Il est plus agréable de cuisiner avec un produit de qualité, admettent les cuisiniers qui préfèrent avoir moins d'ustensiles, mais les veulent durables. Il n'est pas nécessaire, cependant, d'acheter les instruments les plus chers pour bien cuisiner.

« Le prix est directement associé à la qualité de la finition et des matériaux, à la réputation du fabricant et à la provenance des composantes qui entrent dans la composition du produit », explique Michel Couture, de la Clinique des casseroles Del Mar. On peut toutefois trouver une bonne batterie à prix raisonnable autour de 300 $ dans des marques comme Cool Kitchen, Strauss et Lagostina. Les modèles plus chers coûtent 800 $ et plus chez Paderno, Demeyere et Henckels.

« Prenez le temps de magasiner et de manipuler des modèles à 1500 $ et à 150 $ pour vous faire une idée de la différence et de ce que vous pouvez espérer dans la gamme de prix qui vous convient », conseille le directeur de l'Académie culinaire, François Martel.

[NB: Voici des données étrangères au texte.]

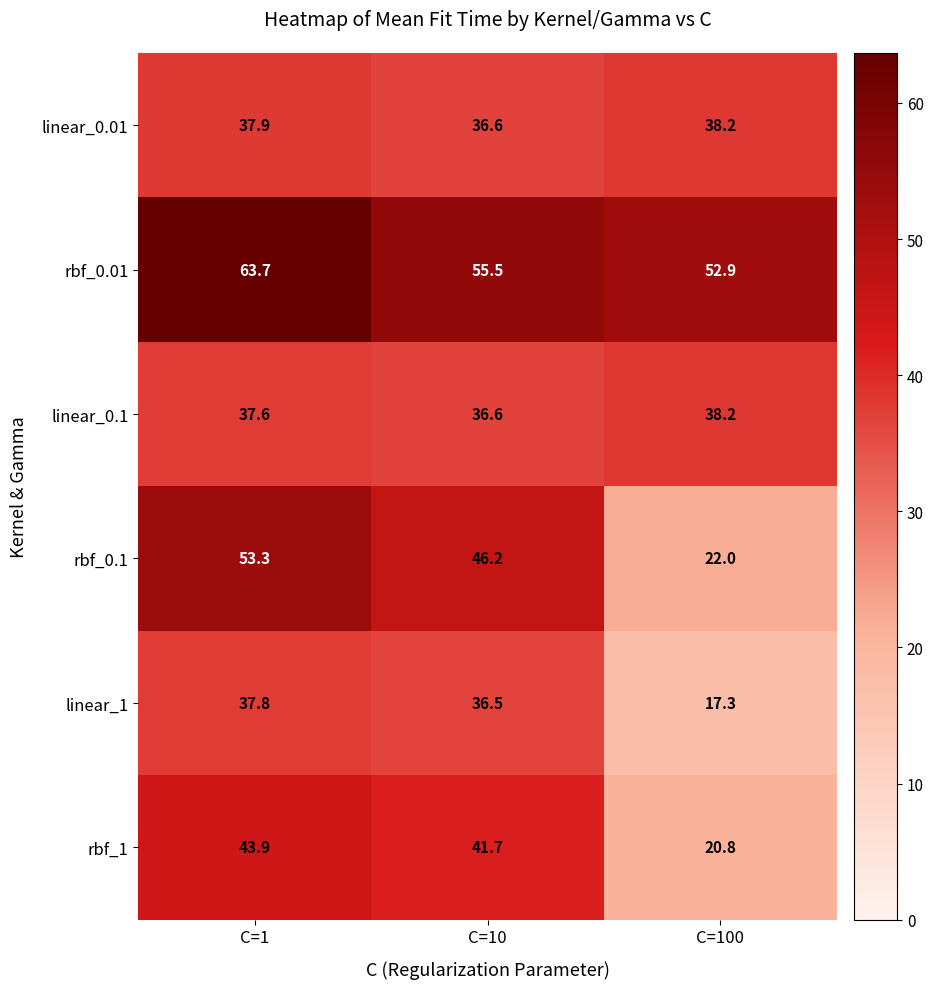

Rank the series at C=1 from highest to lowest value.

rbf_0.01, rbf_0.1, rbf_1, linear_0.01, linear_1, linear_0.1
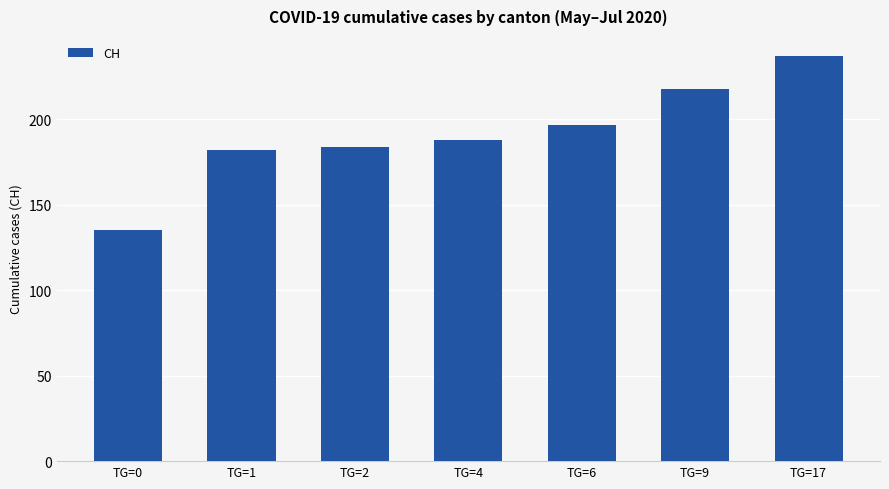

What is the difference between the second highest and minimum values?

83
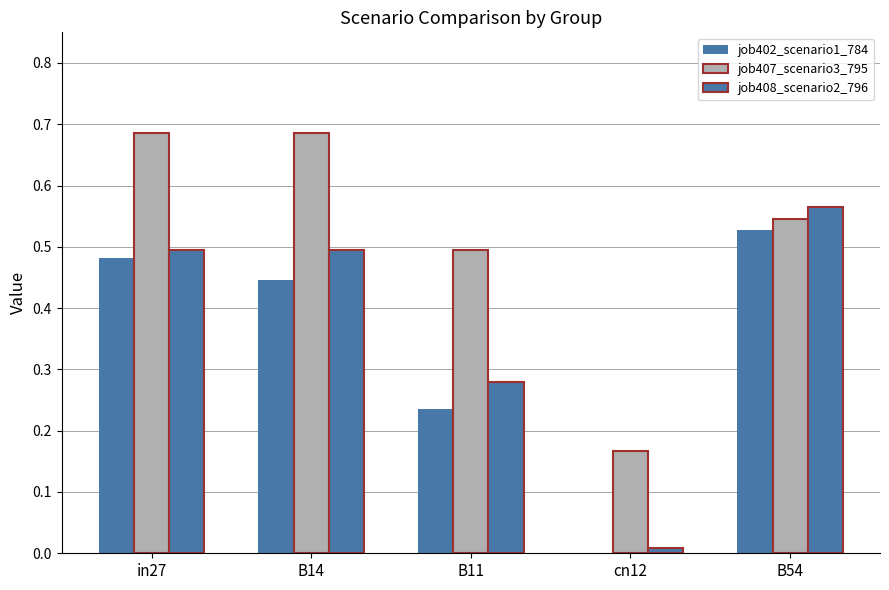

Does the chart contain stacked bars?

No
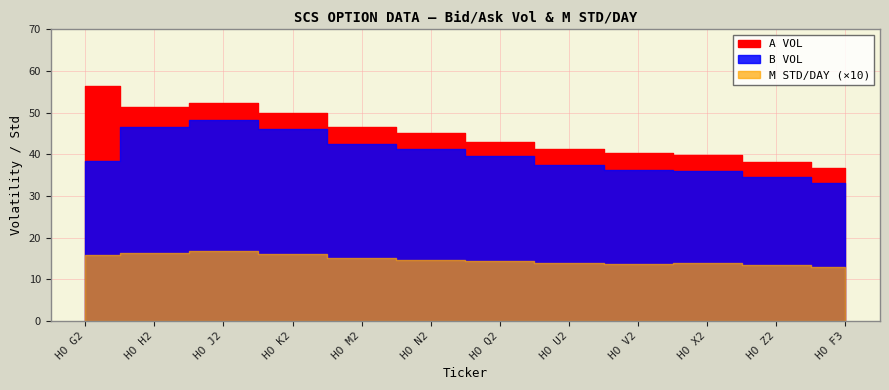

Where is the first local maximum for B VOL?

HO J2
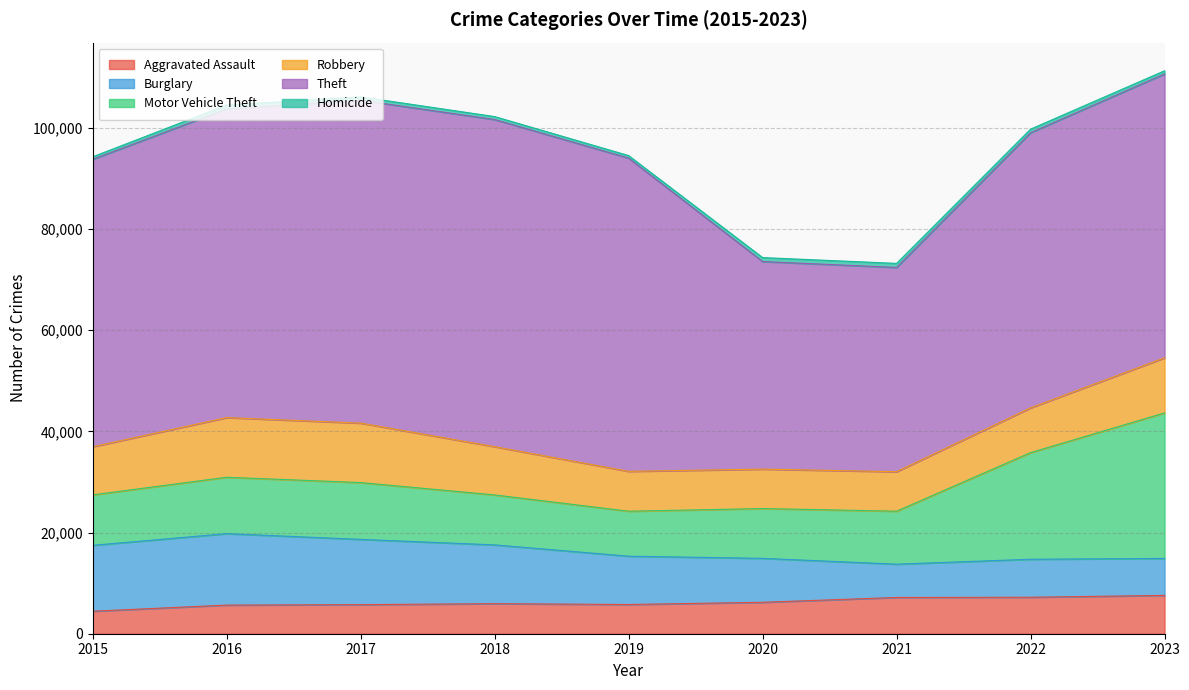

At which category does Aggravated Assault reach its first local valley?

2019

Les grandes surfaces haussent généralement leurs prix pour ensuite offrir un rabais impressionnant à certaines périodes de l'année. « Une batterie de cuisine normalement vendue à 800 $ et qu'on réduit à 400 $ ne vaut pas plus que 400 $ », prévient toutefois Michel Couture, de la Clinique de la casserole Del Mar.

Les essentiels

• Trois casseroles ou fait-tout (deux poignées) de différents formats, autour de 1,9 L, 3,5 L et 5,9 L, suggère Michel Couture. Au besoin, une grande marmite de 9 à 10 L pour cuire les épis de maïs et le homard.

• Deux poêlons: un en inox, pour faire revenir et saisir les viandes, et l'autre antiadhésif pour les aliments plus délicats. Facultatif: une grande sauteuse (poêlon à parois plus hautes et parfois incurvées) pour « sauter » les aliments et cuire à l'étuvée.

Les bons gestes

La meilleure batterie de cuisine donnera des résultats moyens si elle est mal utilisée. Quelques erreurs qu'on pourrait éviter: 

• Ne pas cuire sur un rond trop fort. La température élevée devrait essentiellement servir à faire bouillir de l'eau.

• Ne pas déposer la casserole sur un rond plus petit, ce qui a pour effet de cuire davantage les aliments au centre.

• Une poêle antiadhésive est inefficace pour colorer une viande ou un poisson. On lui préfère la fonte ou l'inox. À l'inverse, les oeufs risquent de coller dans la fonte. Réserver chaque ustensile à ce qu'il fait de mieux.

• Ne pas cuire trop d'aliments à la fois.